In a recent article, the New York Times discusses Doug Guthrie, a leading expert on Chinese business, and his work at Apple. Guthrie claims that he warned Apple and similar companies of what was happening in the communist country, but the Masters of the Universe forged ahead with “uncomfortable compromises” to keep access to the massive market.
In an article titled “He Warned Apple About the Risks in China. Then They Became Reality,” the New York Times discusses Doug Guthrie, one of America’s leading experts on China’s turn towards capitalism who helped Apple navigate the Chinese market in 2014.
That year, Xi Jinping began putting pressure on Western companies in order to strengthen his control of the country. Guthrie realized that Apple was extremely vulnerable as almost all of its devices were assembled in the China region.
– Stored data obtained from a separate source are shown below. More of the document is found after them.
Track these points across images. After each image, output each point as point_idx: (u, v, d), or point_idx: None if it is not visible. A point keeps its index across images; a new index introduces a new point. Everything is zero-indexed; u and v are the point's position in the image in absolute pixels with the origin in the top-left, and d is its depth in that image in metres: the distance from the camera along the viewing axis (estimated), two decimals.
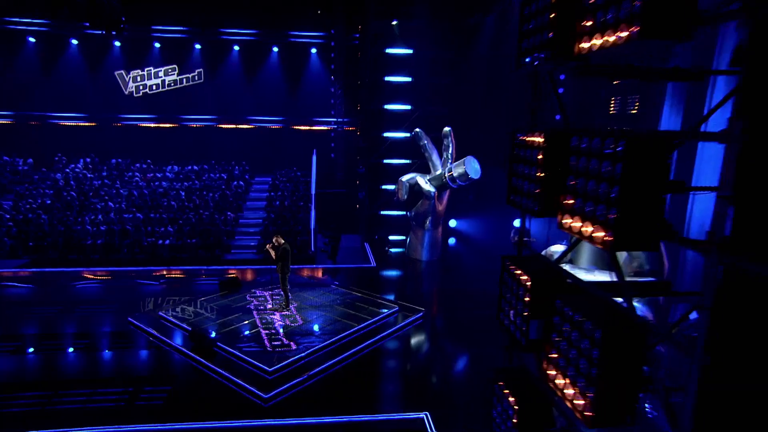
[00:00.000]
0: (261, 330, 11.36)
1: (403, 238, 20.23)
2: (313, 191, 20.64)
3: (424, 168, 18.09)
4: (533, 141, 4.03)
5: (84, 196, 20.75)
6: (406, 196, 17.40)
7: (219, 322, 11.80)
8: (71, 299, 14.01)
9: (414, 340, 11.83)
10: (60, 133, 23.97)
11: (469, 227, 21.57)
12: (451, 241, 21.13)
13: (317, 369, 9.75)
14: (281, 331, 11.38)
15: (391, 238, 20.64)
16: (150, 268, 16.97)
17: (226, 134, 25.04)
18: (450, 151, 16.82)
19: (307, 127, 25.40)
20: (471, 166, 15.82)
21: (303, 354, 10.13)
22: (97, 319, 12.58)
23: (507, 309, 4.54)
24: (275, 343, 10.66)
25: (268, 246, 12.52)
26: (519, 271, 4.32)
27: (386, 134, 20.39)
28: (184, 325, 11.62)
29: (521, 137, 4.33)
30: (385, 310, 12.72)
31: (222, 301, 13.34)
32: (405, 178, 17.51)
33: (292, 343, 10.69)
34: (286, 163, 24.70)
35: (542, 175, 3.89)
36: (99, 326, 12.18)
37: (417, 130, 17.46)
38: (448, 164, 16.72)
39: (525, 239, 15.80)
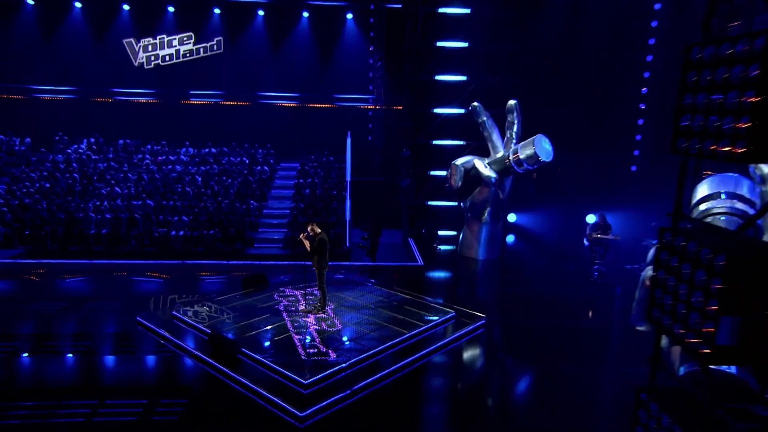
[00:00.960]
0: (293, 335, 10.76)
1: (455, 233, 19.57)
2: (348, 178, 20.10)
3: (481, 150, 17.36)
4: (740, 51, 3.08)
5: (87, 180, 20.59)
6: (460, 183, 16.74)
7: (243, 325, 11.26)
8: (71, 295, 13.81)
9: (478, 352, 11.10)
10: (61, 109, 23.91)
11: (531, 223, 20.86)
12: (509, 238, 20.27)
13: (363, 383, 9.05)
14: (317, 336, 10.72)
15: (440, 233, 19.96)
16: (161, 262, 16.67)
17: (249, 112, 24.80)
18: (515, 129, 15.96)
19: (342, 105, 25.06)
20: (541, 147, 14.92)
21: (344, 365, 9.49)
22: (100, 317, 12.25)
23: (670, 302, 3.60)
24: (310, 350, 10.05)
25: (302, 236, 11.95)
26: (697, 248, 3.38)
27: (437, 110, 19.73)
28: (203, 327, 11.10)
29: (706, 54, 3.39)
30: (438, 317, 11.96)
31: (246, 301, 12.81)
32: (459, 161, 16.81)
33: (330, 351, 10.04)
34: (317, 146, 24.30)
35: (757, 99, 2.95)
36: (103, 326, 11.83)
37: (475, 104, 16.71)
38: (512, 144, 15.88)
39: (606, 237, 14.89)
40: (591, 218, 19.43)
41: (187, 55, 24.14)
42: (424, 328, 11.30)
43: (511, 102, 15.85)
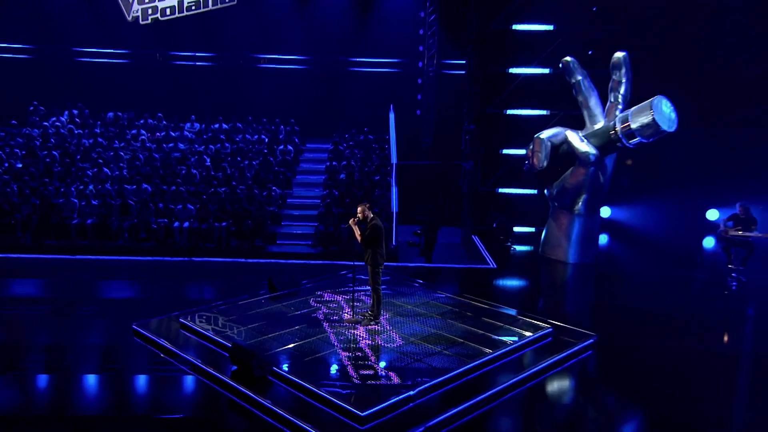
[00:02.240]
0: (339, 351, 10.15)
1: (533, 230, 19.21)
2: (394, 160, 19.84)
3: (570, 122, 16.79)
4: None
5: (69, 159, 20.37)
6: (545, 163, 15.90)
7: (272, 337, 10.70)
8: (47, 297, 13.83)
9: (592, 381, 10.37)
10: (37, 73, 23.84)
11: (629, 218, 20.45)
12: (602, 238, 19.66)
13: (439, 418, 8.31)
14: (371, 354, 10.09)
15: (515, 229, 19.43)
16: (161, 259, 16.60)
17: (268, 80, 24.71)
18: (622, 92, 15.08)
19: (383, 71, 24.87)
20: (661, 113, 13.89)
21: (412, 392, 8.77)
22: (85, 326, 12.04)
23: None
24: (365, 372, 9.39)
25: (351, 221, 11.37)
26: None
27: (513, 70, 19.20)
28: (220, 339, 10.55)
29: None
30: (530, 333, 11.21)
31: (273, 307, 12.32)
32: (545, 134, 15.98)
33: (391, 373, 9.35)
34: (352, 121, 24.00)
35: None
36: (89, 336, 11.59)
37: (567, 59, 15.88)
38: (617, 111, 15.00)
39: (752, 234, 13.87)
40: (713, 214, 18.57)
41: (193, 7, 23.60)
42: (513, 347, 10.57)
43: (619, 54, 14.96)
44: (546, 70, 18.73)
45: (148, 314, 11.91)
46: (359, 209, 11.26)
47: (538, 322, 11.67)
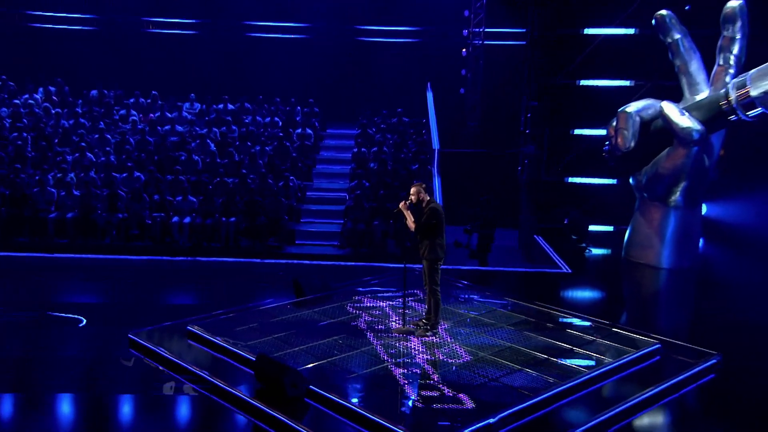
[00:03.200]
0: (391, 367, 9.69)
1: (611, 228, 18.76)
2: (435, 146, 19.61)
3: (663, 93, 15.92)
4: None
5: (46, 142, 20.16)
6: (633, 143, 15.13)
7: (303, 349, 10.31)
8: (23, 301, 13.47)
9: (718, 413, 9.64)
10: (8, 42, 23.91)
11: (729, 216, 19.45)
12: None
13: None
14: (432, 371, 9.63)
15: (591, 228, 18.87)
16: (158, 259, 16.43)
17: (282, 52, 24.66)
18: (735, 52, 14.30)
19: (419, 42, 24.77)
20: None
21: (492, 420, 8.22)
22: (71, 335, 11.74)
23: None
24: (427, 393, 8.94)
25: (402, 205, 10.88)
26: None
27: (589, 31, 18.72)
28: (240, 351, 10.12)
29: None
30: (632, 349, 10.70)
31: (301, 313, 12.01)
32: (632, 107, 15.22)
33: (462, 395, 8.82)
34: (380, 102, 23.88)
35: None
36: (75, 348, 11.26)
37: (663, 12, 15.11)
38: (729, 77, 14.21)
39: None
40: None
41: None
42: (613, 366, 10.00)
43: (734, 4, 14.12)
44: (630, 30, 18.18)
45: (145, 322, 11.61)
46: (413, 190, 10.84)
47: (640, 337, 11.14)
Guthrie began touring the company with a slideshow and a lecture to raise the alarm on the precarious position Apple was in. According to the Times, Guthrie met with various Apple executives saying: “Do you guys understand who Xi Jinping is? Are you listening to what’s going on here?” adding, “That was my big calling card.”
Samm Sacks, a China specialist at the New America Foundation, commented: “It was always difficult for Western companies to do business in China, but in many ways the challenges have shifted. The Communist Party is firmly in control, and both Western companies and Chinese companies in the private sector have been under attack.”
The NYT writes:
Mr. Guthrie’s career arc and evolving view of China tell the story of Western industry’s complicated dance with the country over the past three decades. Mr. Guthrie and many executives, politicians and academics had bet that Western investment in China would lead the country to liberalize. It is now clear that they miscalculated.
“We were wrong,” Mr. Guthrie said. “The wild card was Xi Jinping.”
In recent years, China shut down Marriott’s website after it listed Tibet and Taiwan as separate countries in a customer survey. It suspended sign-ups to LinkedIn after the site failed to censor enough political content. And the Communist Party urged a boycott of Western apparel companies that criticized forced-labor practices in Xinjiang, a Chinese region where the government is repressing Uyghurs, the country’s Muslim ethnic minority.